Opinion

Listes des métiers et des professions en MANQUE DE MAIN-D’œUVRE
Un outil restrictif

Le débat actuel sur la sélection des immigrants, étudiants et travailleurs temporaires sur la base d’une liste des emplois en demande nous interpelle.

Nous avons tous deux travaillé pendant plusieurs années dans le domaine de l’emploi, de la formation professionnelle et de l’immigration.

Nous avons cherché à bonifier et à rendre accessible l’information sur le marché du travail. Cette information regroupe un très grand nombre de données sur la démographie, l’emploi, la formation, l’embauche, les licenciements, les perspectives économiques, etc.
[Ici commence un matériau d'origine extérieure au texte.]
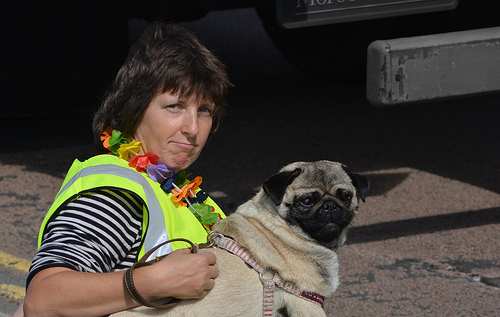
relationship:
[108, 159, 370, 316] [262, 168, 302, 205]
pug has ear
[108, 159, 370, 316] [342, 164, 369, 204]
pug has ear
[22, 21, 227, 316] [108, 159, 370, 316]
woman holding pug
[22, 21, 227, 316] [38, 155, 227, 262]
woman wearing vest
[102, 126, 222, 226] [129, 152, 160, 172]
necklace with flower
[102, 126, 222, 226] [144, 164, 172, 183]
necklace with flower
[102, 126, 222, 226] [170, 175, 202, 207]
necklace with flower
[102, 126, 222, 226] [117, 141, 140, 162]
necklace with flower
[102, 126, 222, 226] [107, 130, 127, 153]
necklace with flower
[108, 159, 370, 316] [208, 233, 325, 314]
pug wearing harness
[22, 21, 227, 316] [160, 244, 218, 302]
woman has hand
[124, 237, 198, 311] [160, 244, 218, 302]
leash in side of hand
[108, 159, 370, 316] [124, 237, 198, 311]
pug on end of leash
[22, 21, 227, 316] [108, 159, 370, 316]
woman with pug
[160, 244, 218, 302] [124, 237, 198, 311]
hand holding leash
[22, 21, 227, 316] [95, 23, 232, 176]
woman has head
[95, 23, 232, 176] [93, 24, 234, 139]
head has hair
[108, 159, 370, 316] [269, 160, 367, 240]
pug has head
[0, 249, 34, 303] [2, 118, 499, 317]
lines on top of pavement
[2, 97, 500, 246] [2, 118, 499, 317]
shadows on pavement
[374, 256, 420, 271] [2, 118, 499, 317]
stain on pavement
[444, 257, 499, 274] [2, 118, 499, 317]
stain on pavement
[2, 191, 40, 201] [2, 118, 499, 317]
stain on pavement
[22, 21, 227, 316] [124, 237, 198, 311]
woman holding leash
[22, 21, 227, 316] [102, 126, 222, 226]
woman wearing necklace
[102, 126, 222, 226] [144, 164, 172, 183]
necklace has flower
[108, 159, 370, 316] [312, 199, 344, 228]
pug has snout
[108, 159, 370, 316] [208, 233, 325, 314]
pug has harness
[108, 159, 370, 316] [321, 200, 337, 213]
pug has nose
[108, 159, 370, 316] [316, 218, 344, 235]
pug has mouth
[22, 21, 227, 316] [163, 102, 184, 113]
woman has eye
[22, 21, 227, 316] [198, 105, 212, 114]
woman has eye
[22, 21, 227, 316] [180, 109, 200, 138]
woman has nose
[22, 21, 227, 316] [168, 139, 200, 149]
woman has mouth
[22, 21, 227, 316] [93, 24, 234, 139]
woman has hair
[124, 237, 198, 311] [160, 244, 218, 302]
leash in middle of hand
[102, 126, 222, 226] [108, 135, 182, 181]
necklace around neck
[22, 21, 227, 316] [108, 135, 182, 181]
woman has neck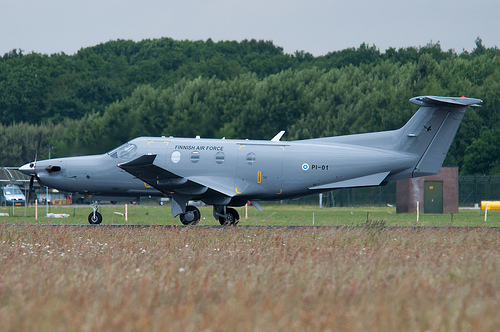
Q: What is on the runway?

Une vision forcément incomplète

Le défi consiste à dégager la vision la plus objective et la plus correcte de la situation actuelle et prévisible de l’emploi, par région, par secteur d’activité de même que par métier et profession. Ce travail se poursuit.

C’est ainsi qu’Emploi-Québec publie L’état d’équilibre du marché du travail – Diagnostics pour 500 professions. On n’y identifie que 25 pénuries de main-d’œuvre pour l’ensemble du Québec (le chiffre varie de 13 à 58 selon les régions). Ces données sont extrapolées afin de dresser une liste des 50 professions les plus recherchées au Québec (janvier 2019) et une autre liste des professions admissibles au traitement simplifié (des procédures d’immigration).

La situation du marché du travail évolue très rapidement au Québec.

Au deuxième trimestre de cette année, on comptait 140 000 postes vacants, un record historique. Pour chaque poste vacant, il n’y avait que 1,5 chômeur, toutes catégories et régions confondues. En 2016, on comptait sept chômeurs par poste vacant.

Emploi-Québec éprouve, depuis longtemps, de la difficulté à prendre la juste mesure du phénomène des pénuries de main-d’œuvre. Dans une publication récente, on peut lire : « Il n’y aura pas de pénurie généralisée de main-d’œuvre d’ici 2021. » Le moins que l’on puisse dire, c’est que ce constat « administratif » diffère passablement des réalités vécues par les employeurs publics et privés du Québec.

De plus, Emploi-Québec, avant même de connaître les chiffres relatifs à la baisse des seuils d’immigration, estimait que malgré le resserrement prévu du marché du travail, l’offre totale de main-d’œuvre serait en quantité suffisante pour répondre à la demande.

On comprend qu’Emploi-Québec dresse un portrait d’ensemble qui comporte des limites. On doit composer avec l’information dont on dispose. Quel employeur peut vous dire avec précision qu’il embauchera 40 ou 50 employés dans deux ans ? On s’en remet donc à des scénarios qui, bien que reposant sur des bases objectives, demeurent imprécis.

En somme, les prévisions des besoins de main-d’œuvre doivent être prises avec précaution. Elles sont soumises à de nombreux aléas de nature conjoncturelle, commerciale, technologique et méthodologique.

En outre, les métiers, professions et compétences de l’avenir n’apparaissent pas dans la Classification nationale des professions qui sert de base au modèle de prévisions. Le fait que les spécialités de l’intelligence artificielle ou de gestion des réseaux sociaux ne se retrouvent pas sur les listes des occupations en manque de main-d’œuvre illustre bien les limites de cet outil. C’est pourquoi il est hasardeux de baser une politique d’accès rapide à l’immigration sur ces seules données.

Pour l’essor économique du Québec, il est impératif de compléter les listes issues du modèle par une approche stratégique. Cela pourrait se faire en identifiant des « programmes d’études » et des « professions d’exception » dont ferait partie l’intelligence artificielle.

Certes, l’information sur les perspectives d’emploi doit éclairer le ministère responsable de l’immigration. Mais pas aveuglément.